Seems pretty solid in definition but in reality a very shaky and sensitive ground for most, if most were to be honest. Yesterday after being asked a series of questions that first started out as an easy going inquisitive conversation between two single women, turned out in the end to be a angry judgmental one because as they put it I had too much confidence. I asked... is that even possible? NO, Is confidence a bad thing? NO. That is if it's real. I assure you my confidence is real, but not in self...
Here's the thing I'm confidant in lots of areas of my life but there are also things from day to day I'm very unsure of when it comes to life, myself, raising my children and even down to cooking and cleaning. However the source of confidence I do have and maintain is in the God I serve and it's only because of that I'm am able to make it. If it were left up to me, most days I'd never leave my home. I'd take one look in the mirror and say oh no... can't go anywhere looking like this and honesty it's how i feel each day before, spending my one on one time alone with the Lord each day. So the confidence she seen wasn't me, it's the Lord showing through me.
There was a time in my life when material things meant more to me than I meant to myself. The passion I put into, looking the part, playing the part, driving the part, dating the part, fake smiling the part of a happy women was tons of work. A majority of the time, the requirement were so overwhelming I still found myself, hiding behind locked doors and away from those I thought at the time important , just to get a breather. I dare not allow them to see I had a weakness and was a FAKE. I felt like those people could make or break me and truth be told because of the faith and confidence level was, they very well could have broken me because I had no real confidence in myself let along The Lord.
So here I am many years later, have so much less material wise, but stand before you one of the most truly confidant women or individuals I know. My joy is real, my life is amazing, my children are awesome, my businesses are doing very well, I'm surrounded by people who truly love and care for me, Everywhere I go I have favor and I'm not kidding and anything I set out to do I do very well,if i put my heart and mind to it but it's not me... I can't take credit for any of it, It's all God.

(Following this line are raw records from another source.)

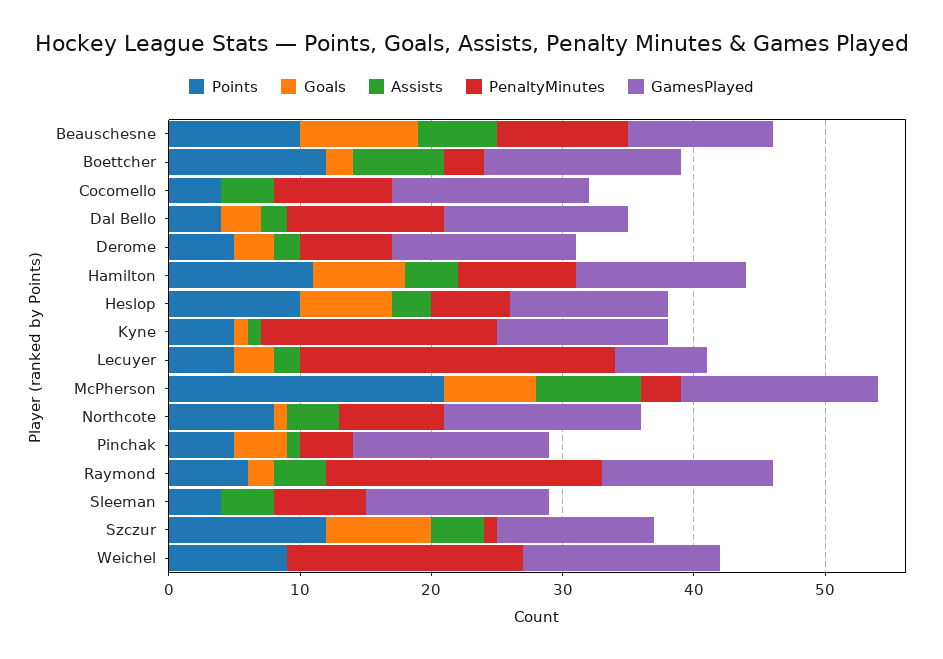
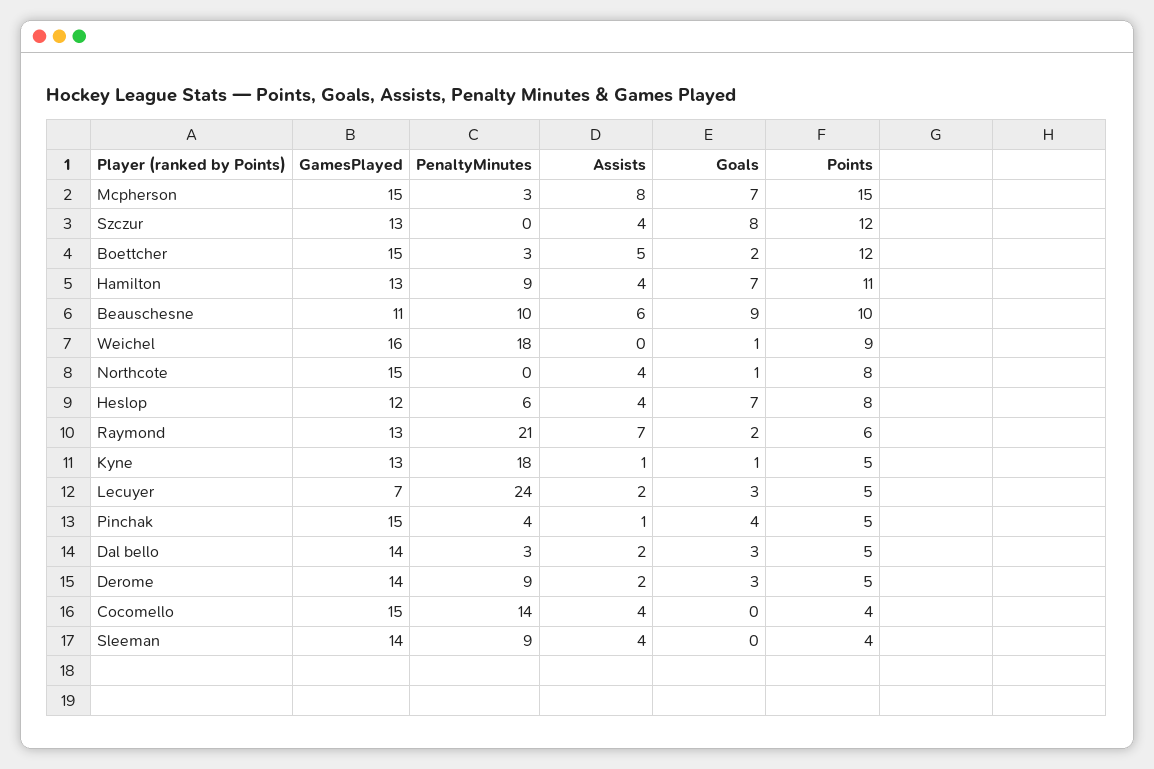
  {
    "Points": {
      "Beauschesne": 10,
      "Boettcher": 12,
      "Cocomello": 4,
-     "Dal Bello": 4,
+     "Dal Bello": 5,
      "Derome": 5,
      "Hamilton": 11,
-     "Heslop": 10,
+     "Heslop": 8,
      "Kyne": 5,
      "Lecuyer": 5,
-     "McPherson": 21,
+     "McPherson": 15,
      "Northcote": 8,
      "Pinchak": 5,
      "Raymond": 6,
      "Sleeman": 4,
      "Szczur": 12,
      "Weichel": 9
    },
    "Goals": {
      "Beauschesne": 9,
      "Boettcher": 2,
      "Cocomello": 0,
      "Dal Bello": 3,
      "Derome": 3,
      "Hamilton": 7,
      "Heslop": 7,
      "Kyne": 1,
      "Lecuyer": 3,
      "McPherson": 7,
      "Northcote": 1,
      "Pinchak": 4,
      "Raymond": 2,
      "Sleeman": 0,
      "Szczur": 8,
-     "Weichel": 0
+     "Weichel": 1
    },
    "Assists": {
      "Beauschesne": 6,
-     "Boettcher": 7,
+     "Boettcher": 5,
      "Cocomello": 4,
      "Dal Bello": 2,
      "Derome": 2,
      "Hamilton": 4,
-     "Heslop": 3,
+     "Heslop": 4,
      "Kyne": 1,
      "Lecuyer": 2,
      "McPherson": 8,
      "Northcote": 4,
      "Pinchak": 1,
-     "Raymond": 4,
+     "Raymond": 7,
      "Sleeman": 4,
      "Szczur": 4,
      "Weichel": 0
    },
    "PenaltyMinutes": {
      "Beauschesne": 10,
      "Boettcher": 3,
-     "Cocomello": 9,
+     "Cocomello": 14,
-     "Dal Bello": 12,
+     "Dal Bello": 3,
-     "Derome": 7,
+     "Derome": 9,
      "Hamilton": 9,
      "Heslop": 6,
      "Kyne": 18,
      "Lecuyer": 24,
      "McPherson": 3,
-     "Northcote": 8,
+     "Northcote": 0,
      "Pinchak": 4,
      "Raymond": 21,
-     "Sleeman": 7,
+     "Sleeman": 9,
-     "Szczur": 1,
+     "Szczur": 0,
      "Weichel": 18
    },
    "GamesPlayed": {
      "Beauschesne": 11,
      "Boettcher": 15,
      "Cocomello": 15,
      "Dal Bello": 14,
      "Derome": 14,
      "Hamilton": 13,
      "Heslop": 12,
      "Kyne": 13,
      "Lecuyer": 7,
      "McPherson": 15,
      "Northcote": 15,
      "Pinchak": 15,
      "Raymond": 13,
      "Sleeman": 14,
-     "Szczur": 12,
+     "Szczur": 13,
-     "Weichel": 15
+     "Weichel": 16
    }
  }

Me,alone = Not so confidant
Me in Christ = unstoppable, undeniable, joyful, beautiful, loving, caring, wise, fun, exciting, unselfish, highly favored and so much more.
WOW, so perhaps looking at it that way, one who is on the same shaky fake foundation I once stood on, I would have way to much confidence. Is that even possible?
The word of God says this about confidance:
And will keep your foot from being caught."
"In the fear of the LORD there is strong confidence,
And His children will have a place of refuge."
"For we are the circumcision, who worship God in the Spirit,
rejoice in Christ Jesus, and have no confidence in the flesh,
though I also might have confidence in the flesh.
If anyone else thinks he may have confidence in the flesh, I more so:"
"Now this is the confidence that we have in Him,
that if we ask anything according to His will, He hears us."
1 John 5:14
"Beloved, if our heart does not condemn us,
we have confidence toward God."
1 John 3:21
"Oh, the joys of those who trust the Lord,
who have no confidence in the proud or in those who worship idols."
Those is where I stand in the confidence and my confidence is int he Lord God.